Top of MATERIAL FOR THIS TASK

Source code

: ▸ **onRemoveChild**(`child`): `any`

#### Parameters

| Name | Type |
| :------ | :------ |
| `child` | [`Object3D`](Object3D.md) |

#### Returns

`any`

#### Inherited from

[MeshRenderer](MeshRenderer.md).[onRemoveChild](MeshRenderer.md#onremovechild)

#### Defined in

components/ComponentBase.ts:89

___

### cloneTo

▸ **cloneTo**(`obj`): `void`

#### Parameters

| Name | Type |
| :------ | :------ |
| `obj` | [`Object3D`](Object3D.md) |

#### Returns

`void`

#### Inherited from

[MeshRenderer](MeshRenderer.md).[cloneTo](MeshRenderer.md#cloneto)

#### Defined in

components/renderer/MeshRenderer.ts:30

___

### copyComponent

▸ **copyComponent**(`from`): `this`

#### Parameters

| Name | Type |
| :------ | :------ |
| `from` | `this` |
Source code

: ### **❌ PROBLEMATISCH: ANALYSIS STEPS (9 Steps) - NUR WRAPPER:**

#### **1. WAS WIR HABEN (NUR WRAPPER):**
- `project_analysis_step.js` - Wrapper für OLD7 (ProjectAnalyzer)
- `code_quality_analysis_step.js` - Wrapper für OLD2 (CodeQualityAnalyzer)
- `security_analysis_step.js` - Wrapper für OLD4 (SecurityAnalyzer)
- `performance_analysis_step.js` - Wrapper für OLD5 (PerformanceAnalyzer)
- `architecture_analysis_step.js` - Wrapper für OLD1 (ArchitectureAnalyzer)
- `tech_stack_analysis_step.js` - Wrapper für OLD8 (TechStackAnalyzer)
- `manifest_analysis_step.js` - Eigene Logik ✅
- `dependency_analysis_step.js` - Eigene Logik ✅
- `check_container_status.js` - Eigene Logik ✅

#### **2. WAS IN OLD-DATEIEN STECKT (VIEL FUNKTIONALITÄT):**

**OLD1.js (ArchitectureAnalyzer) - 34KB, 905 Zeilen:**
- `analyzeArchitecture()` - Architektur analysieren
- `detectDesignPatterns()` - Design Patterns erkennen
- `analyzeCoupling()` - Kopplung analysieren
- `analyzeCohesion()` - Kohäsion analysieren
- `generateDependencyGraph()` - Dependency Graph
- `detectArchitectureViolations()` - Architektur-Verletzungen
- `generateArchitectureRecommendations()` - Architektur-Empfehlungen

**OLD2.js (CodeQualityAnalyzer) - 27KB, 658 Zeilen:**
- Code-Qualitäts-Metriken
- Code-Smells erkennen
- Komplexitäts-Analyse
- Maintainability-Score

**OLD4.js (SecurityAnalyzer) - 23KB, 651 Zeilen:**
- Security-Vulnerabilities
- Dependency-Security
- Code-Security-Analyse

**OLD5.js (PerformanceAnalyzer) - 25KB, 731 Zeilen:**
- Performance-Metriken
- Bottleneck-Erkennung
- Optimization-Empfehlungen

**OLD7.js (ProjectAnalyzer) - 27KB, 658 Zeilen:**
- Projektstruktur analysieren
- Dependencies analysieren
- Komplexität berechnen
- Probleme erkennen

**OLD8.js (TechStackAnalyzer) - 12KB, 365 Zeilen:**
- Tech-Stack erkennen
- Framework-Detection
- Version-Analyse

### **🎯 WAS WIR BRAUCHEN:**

Bottom of MATERIAL FOR THIS TASK

▶ **AIM OF THE EXERCISE**
Please return the source text of every record above, reproducing each line verbatim.

▶ **WRITTEN ANSWER**
Source code

: ▸ **onRemoveChild**(`child`): `any`

#### Parameters

| Name | Type |
| :------ | :------ |
| `child` | [`Object3D`](Object3D.md) |

#### Returns

`any`

#### Inherited from

[MeshRenderer](MeshRenderer.md).[onRemoveChild](MeshRenderer.md#onremovechild)

#### Defined in

components/ComponentBase.ts:89

___

### cloneTo

▸ **cloneTo**(`obj`): `void`

#### Parameters

| Name | Type |
| :------ | :------ |
| `obj` | [`Object3D`](Object3D.md) |

#### Returns

`void`

#### Inherited from

[MeshRenderer](MeshRenderer.md).[cloneTo](MeshRenderer.md#cloneto)

#### Defined in

components/renderer/MeshRenderer.ts:30

___

### copyComponent

▸ **copyComponent**(`from`): `this`

#### Parameters

| Name | Type |
| :------ | :------ |
| `from` | `this` |
Source code

: ### **❌ PROBLEMATISCH: ANALYSIS STEPS (9 Steps) - NUR WRAPPER:**

#### **1. WAS WIR HABEN (NUR WRAPPER):**
- `project_analysis_step.js` - Wrapper für OLD7 (ProjectAnalyzer)
- `code_quality_analysis_step.js` - Wrapper für OLD2 (CodeQualityAnalyzer)
- `security_analysis_step.js` - Wrapper für OLD4 (SecurityAnalyzer)
- `performance_analysis_step.js` - Wrapper für OLD5 (PerformanceAnalyzer)
- `architecture_analysis_step.js` - Wrapper für OLD1 (ArchitectureAnalyzer)
- `tech_stack_analysis_step.js` - Wrapper für OLD8 (TechStackAnalyzer)
- `manifest_analysis_step.js` - Eigene Logik ✅
- `dependency_analysis_step.js` - Eigene Logik ✅
- `check_container_status.js` - Eigene Logik ✅

#### **2. WAS IN OLD-DATEIEN STECKT (VIEL FUNKTIONALITÄT):**

**OLD1.js (ArchitectureAnalyzer) - 34KB, 905 Zeilen:**
- `analyzeArchitecture()` - Architektur analysieren
- `detectDesignPatterns()` - Design Patterns erkennen
- `analyzeCoupling()` - Kopplung analysieren
- `analyzeCohesion()` - Kohäsion analysieren
- `generateDependencyGraph()` - Dependency Graph
- `detectArchitectureViolations()` - Architektur-Verletzungen
- `generateArchitectureRecommendations()` - Architektur-Empfehlungen

**OLD2.js (CodeQualityAnalyzer) - 27KB, 658 Zeilen:**
- Code-Qualitäts-Metriken
- Code-Smells erkennen
- Komplexitäts-Analyse
- Maintainability-Score

**OLD4.js (SecurityAnalyzer) - 23KB, 651 Zeilen:**
- Security-Vulnerabilities
- Dependency-Security
- Code-Security-Analyse

**OLD5.js (PerformanceAnalyzer) - 25KB, 731 Zeilen:**
- Performance-Metriken
- Bottleneck-Erkennung
- Optimization-Empfehlungen

**OLD7.js (ProjectAnalyzer) - 27KB, 658 Zeilen:**
- Projektstruktur analysieren
- Dependencies analysieren
- Komplexität berechnen
- Probleme erkennen

**OLD8.js (TechStackAnalyzer) - 12KB, 365 Zeilen:**
- Tech-Stack erkennen
- Framework-Detection
- Version-Analyse

### **🎯 WAS WIR BRAUCHEN:**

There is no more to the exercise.